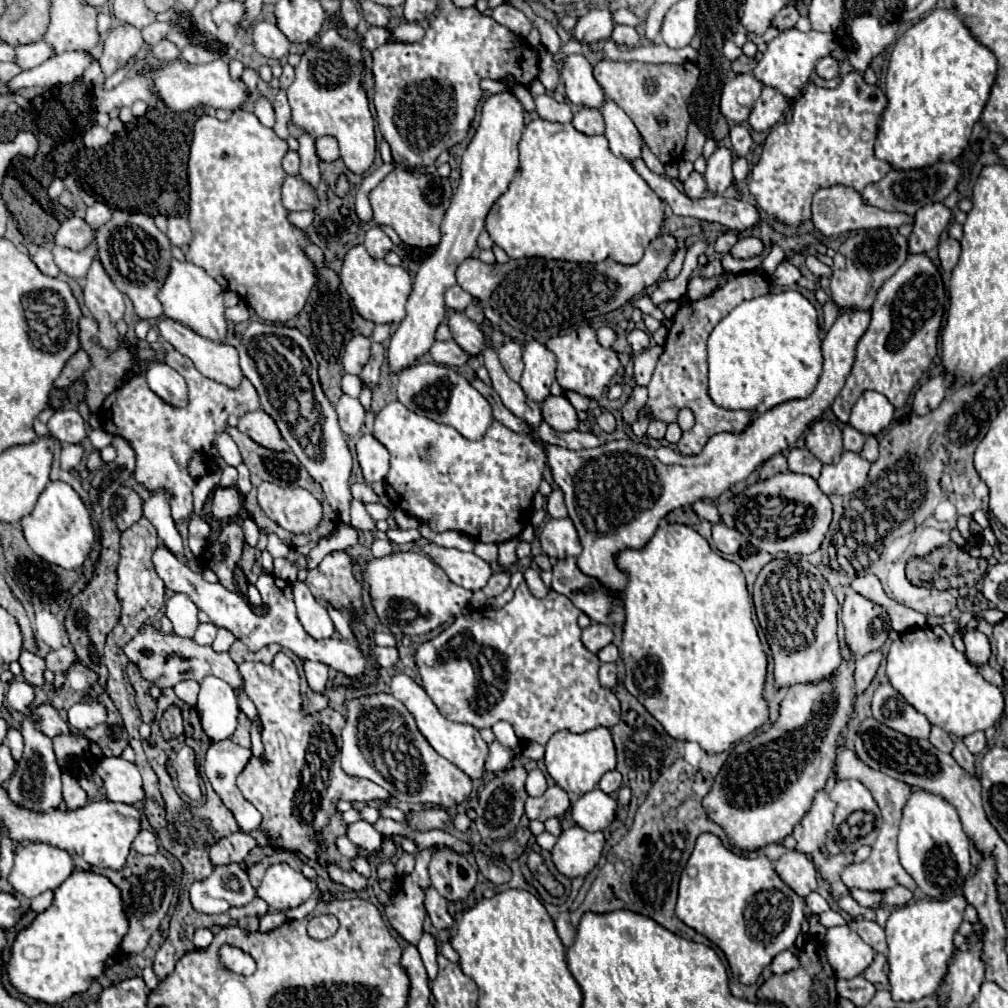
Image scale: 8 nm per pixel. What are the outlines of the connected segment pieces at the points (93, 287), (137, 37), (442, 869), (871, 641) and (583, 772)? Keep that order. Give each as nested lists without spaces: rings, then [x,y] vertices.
[[[94,258],[84,286],[84,304],[96,318],[100,326],[98,342],[106,350],[116,350],[120,346],[120,336],[116,332],[116,322],[124,314],[124,294],[116,288],[102,262]]]
[[[120,26],[110,30],[110,36],[104,42],[104,54],[98,60],[106,76],[112,76],[118,68],[124,68],[132,56],[144,46],[140,30],[132,26]]]
[[[438,848],[428,870],[432,886],[450,902],[466,900],[476,886],[478,872],[458,852]]]
[[[850,592],[846,596],[842,622],[846,628],[846,640],[856,658],[862,658],[872,650],[880,650],[892,630],[888,612],[858,592]]]
[[[598,726],[584,734],[572,734],[568,730],[556,732],[545,746],[544,763],[554,782],[568,794],[582,796],[590,792],[602,778],[604,772],[616,768],[616,750],[610,730]]]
○ ○ ○
Exercise objective:
Aside from the pictures, copy all of the entries exactly.

Your response:
Image scale: 8 nm per pixel. What are the outlines of the connected segment pieces at the points (93, 287), (137, 37), (442, 869), (871, 641) and (583, 772)? Keep that order. Give each as nested lists without spaces: rings, then [x,y] vertices.
[[[94,258],[84,286],[84,304],[96,318],[100,326],[98,342],[106,350],[116,350],[120,346],[120,336],[116,332],[116,322],[124,314],[124,294],[116,288],[102,262]]]
[[[120,26],[110,30],[110,36],[104,42],[104,54],[98,60],[106,76],[112,76],[118,68],[124,68],[132,56],[144,46],[140,30],[132,26]]]
[[[438,848],[428,870],[432,886],[450,902],[466,900],[476,886],[478,872],[458,852]]]
[[[850,592],[846,596],[842,622],[846,628],[846,640],[856,658],[862,658],[872,650],[880,650],[892,630],[888,612],[858,592]]]
[[[598,726],[584,734],[572,734],[568,730],[556,732],[545,746],[544,763],[554,782],[568,794],[582,796],[590,792],[602,778],[604,772],[616,768],[616,750],[610,730]]]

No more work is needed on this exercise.